▶ _TASK DETAILS_: The lines below must be transcribed exactly as given, with the images removed.

▶ _GIVEN MATERIAL_:

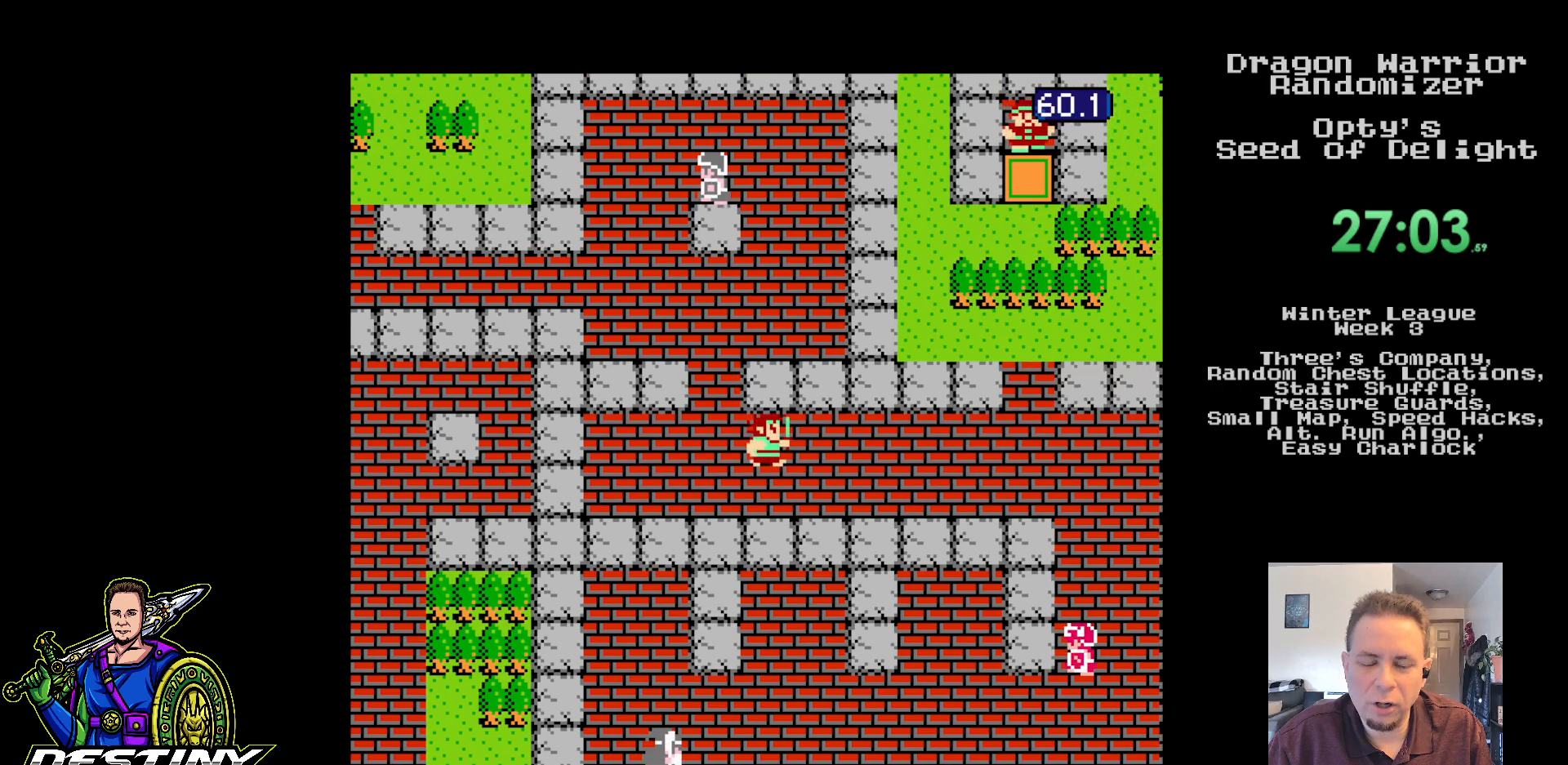
{"buttons": ["DPAD_RIGHT"], "events": []}
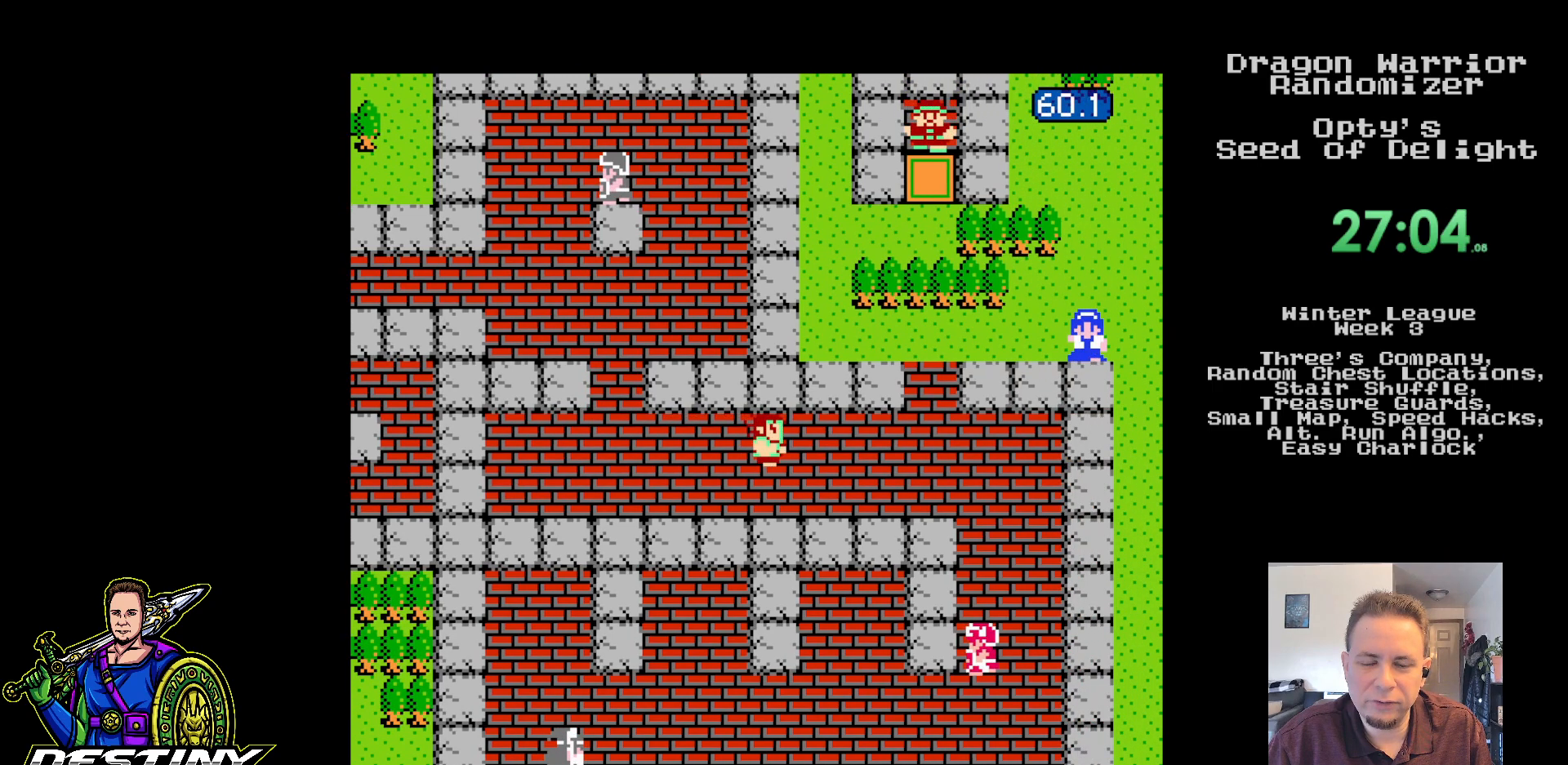
{"buttons": ["DPAD_RIGHT"], "events": []}
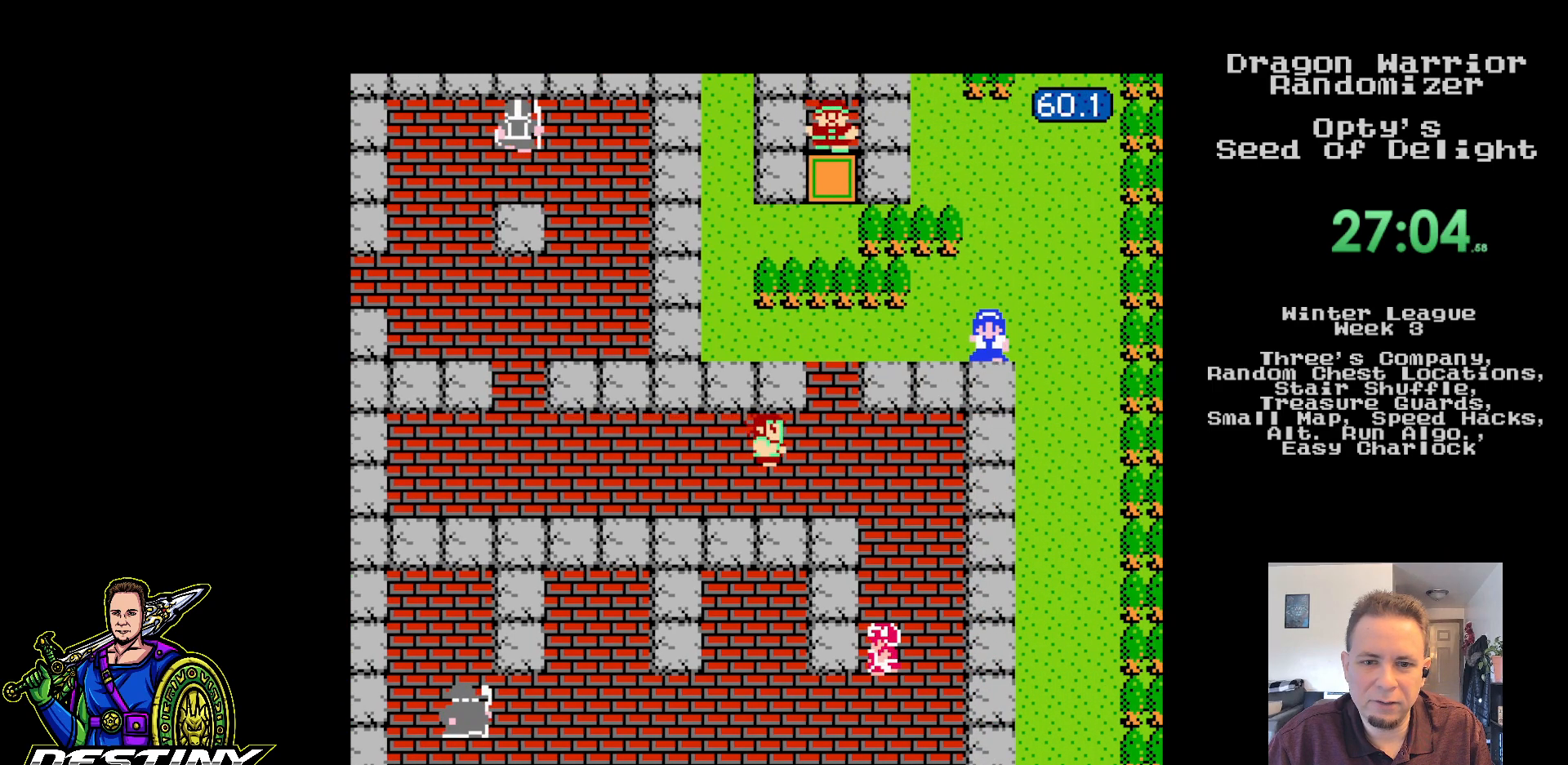
{"buttons": ["DPAD_UP"], "events": [[317, "DPAD_UP", "down"], [333, "DPAD_RIGHT", "up"]]}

▶ _COMPLETED EXERCISE_:
{"buttons": ["DPAD_RIGHT"], "events": []}
{"buttons": ["DPAD_RIGHT"], "events": []}
{"buttons": ["DPAD_UP"], "events": [[317, "DPAD_UP", "down"], [333, "DPAD_RIGHT", "up"]]}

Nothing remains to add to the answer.